> **YOUR INSTRUCTIONS**
Your answer is to be the count alone: the number of lines in the data below where "fillStyle" appears.

> **Recorded data**

---+---

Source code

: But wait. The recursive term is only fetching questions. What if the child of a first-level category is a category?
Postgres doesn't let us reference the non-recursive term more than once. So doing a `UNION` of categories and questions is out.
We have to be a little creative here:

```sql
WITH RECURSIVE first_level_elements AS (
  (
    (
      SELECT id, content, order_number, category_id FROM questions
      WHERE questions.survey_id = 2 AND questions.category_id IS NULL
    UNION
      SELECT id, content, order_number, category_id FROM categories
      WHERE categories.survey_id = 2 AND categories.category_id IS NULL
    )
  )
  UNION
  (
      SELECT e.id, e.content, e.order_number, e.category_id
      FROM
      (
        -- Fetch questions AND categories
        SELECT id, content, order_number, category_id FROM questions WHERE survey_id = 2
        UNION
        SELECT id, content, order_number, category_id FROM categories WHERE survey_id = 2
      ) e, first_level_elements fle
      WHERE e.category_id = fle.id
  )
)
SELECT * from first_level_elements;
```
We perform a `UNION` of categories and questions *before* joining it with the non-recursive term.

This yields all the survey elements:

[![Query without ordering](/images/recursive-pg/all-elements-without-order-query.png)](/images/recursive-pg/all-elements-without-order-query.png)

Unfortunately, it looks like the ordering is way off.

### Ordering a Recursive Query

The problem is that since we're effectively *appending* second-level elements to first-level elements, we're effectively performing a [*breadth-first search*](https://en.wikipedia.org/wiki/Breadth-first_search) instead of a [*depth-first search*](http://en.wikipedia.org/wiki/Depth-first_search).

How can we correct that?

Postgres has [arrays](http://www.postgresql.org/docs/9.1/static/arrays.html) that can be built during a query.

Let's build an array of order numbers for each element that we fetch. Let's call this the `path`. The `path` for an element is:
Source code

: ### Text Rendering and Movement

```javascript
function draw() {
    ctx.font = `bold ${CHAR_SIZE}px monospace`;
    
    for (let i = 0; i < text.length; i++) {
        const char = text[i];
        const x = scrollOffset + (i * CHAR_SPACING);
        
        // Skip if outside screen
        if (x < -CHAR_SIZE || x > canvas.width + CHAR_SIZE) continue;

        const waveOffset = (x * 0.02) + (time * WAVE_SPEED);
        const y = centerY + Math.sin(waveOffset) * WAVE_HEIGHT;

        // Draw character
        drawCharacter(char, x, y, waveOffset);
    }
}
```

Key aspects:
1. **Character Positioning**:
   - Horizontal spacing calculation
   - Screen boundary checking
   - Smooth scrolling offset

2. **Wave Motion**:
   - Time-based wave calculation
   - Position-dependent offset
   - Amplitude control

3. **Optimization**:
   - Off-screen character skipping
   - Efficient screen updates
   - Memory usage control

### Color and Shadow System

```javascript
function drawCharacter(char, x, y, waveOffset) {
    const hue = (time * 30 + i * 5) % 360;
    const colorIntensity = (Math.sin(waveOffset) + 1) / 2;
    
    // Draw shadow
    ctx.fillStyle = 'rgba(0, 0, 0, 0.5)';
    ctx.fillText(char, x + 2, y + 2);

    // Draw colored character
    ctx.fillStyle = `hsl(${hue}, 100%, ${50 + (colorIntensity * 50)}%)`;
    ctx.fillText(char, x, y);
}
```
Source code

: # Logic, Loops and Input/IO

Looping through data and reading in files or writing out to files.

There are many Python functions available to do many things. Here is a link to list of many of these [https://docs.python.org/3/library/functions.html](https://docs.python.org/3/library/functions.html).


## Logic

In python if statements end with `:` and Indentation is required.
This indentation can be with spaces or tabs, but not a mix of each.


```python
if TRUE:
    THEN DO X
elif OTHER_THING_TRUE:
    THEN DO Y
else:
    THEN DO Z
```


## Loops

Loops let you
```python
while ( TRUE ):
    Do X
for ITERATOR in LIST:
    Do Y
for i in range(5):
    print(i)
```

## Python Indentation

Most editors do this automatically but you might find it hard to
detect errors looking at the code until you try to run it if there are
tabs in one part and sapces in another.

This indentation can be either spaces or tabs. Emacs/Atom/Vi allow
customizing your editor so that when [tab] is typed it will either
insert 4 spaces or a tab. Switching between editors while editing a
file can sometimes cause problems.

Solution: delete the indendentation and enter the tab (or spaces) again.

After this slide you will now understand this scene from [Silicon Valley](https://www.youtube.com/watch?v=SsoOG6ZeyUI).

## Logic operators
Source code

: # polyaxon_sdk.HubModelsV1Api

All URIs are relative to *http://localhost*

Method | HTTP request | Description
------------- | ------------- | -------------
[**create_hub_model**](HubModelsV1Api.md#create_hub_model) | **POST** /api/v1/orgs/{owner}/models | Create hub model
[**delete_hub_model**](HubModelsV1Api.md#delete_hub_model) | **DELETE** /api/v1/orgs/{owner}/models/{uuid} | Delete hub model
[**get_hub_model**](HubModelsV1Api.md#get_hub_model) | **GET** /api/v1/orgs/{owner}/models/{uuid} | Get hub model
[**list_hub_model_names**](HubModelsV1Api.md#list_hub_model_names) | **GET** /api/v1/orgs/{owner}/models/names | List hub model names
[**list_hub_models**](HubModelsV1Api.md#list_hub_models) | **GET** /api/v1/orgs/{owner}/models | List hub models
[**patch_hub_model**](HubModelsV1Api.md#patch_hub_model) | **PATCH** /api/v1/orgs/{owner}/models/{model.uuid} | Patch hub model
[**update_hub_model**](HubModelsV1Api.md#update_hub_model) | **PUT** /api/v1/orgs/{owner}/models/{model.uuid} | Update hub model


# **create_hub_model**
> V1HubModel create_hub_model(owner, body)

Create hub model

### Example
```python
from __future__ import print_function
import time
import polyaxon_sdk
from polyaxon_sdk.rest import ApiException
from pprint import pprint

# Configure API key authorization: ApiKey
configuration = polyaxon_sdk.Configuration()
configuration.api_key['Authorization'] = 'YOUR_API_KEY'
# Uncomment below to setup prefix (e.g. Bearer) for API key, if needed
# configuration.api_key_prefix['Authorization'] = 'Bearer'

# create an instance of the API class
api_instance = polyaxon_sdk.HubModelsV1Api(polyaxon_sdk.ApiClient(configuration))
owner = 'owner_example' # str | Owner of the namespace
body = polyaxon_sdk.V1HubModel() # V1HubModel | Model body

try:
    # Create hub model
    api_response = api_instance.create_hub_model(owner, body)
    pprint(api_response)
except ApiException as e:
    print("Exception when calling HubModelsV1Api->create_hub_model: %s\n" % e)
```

---+---

> **EXERCISE OUTPUT**
2